_WHAT YOU NEED TO DO:_
Rewrite the lines of every item below as a numbered list, skipping any blank lines. Leave the pictures out of your answer.

_DATA SHOWN:_
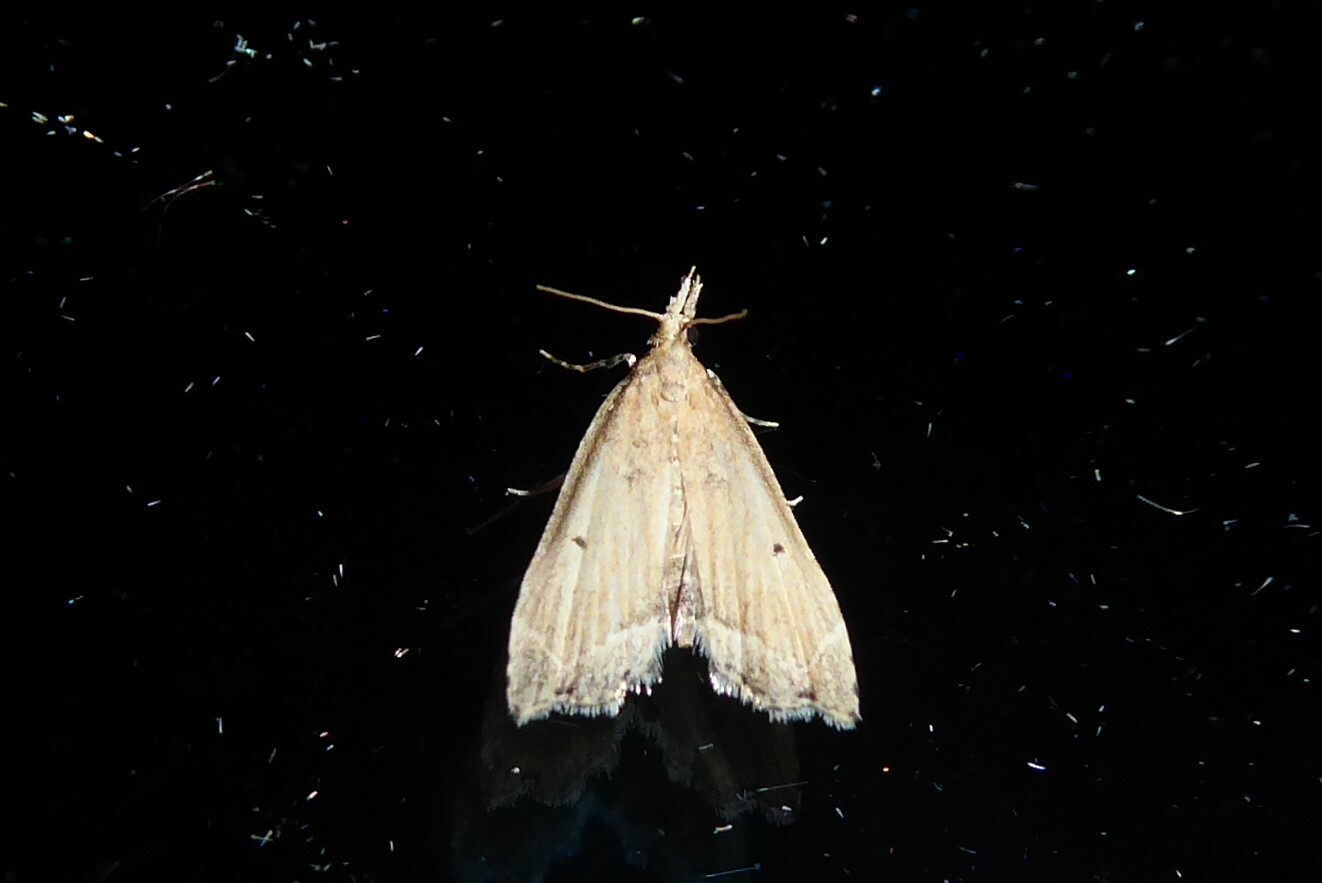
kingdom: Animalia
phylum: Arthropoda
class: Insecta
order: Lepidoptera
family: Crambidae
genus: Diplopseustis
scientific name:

_COMPLETE OUTPUT:_
1. kingdom: Animalia
2. phylum: Arthropoda
3. class: Insecta
4. order: Lepidoptera
5. family: Crambidae
6. genus: Diplopseustis
7. scientific name:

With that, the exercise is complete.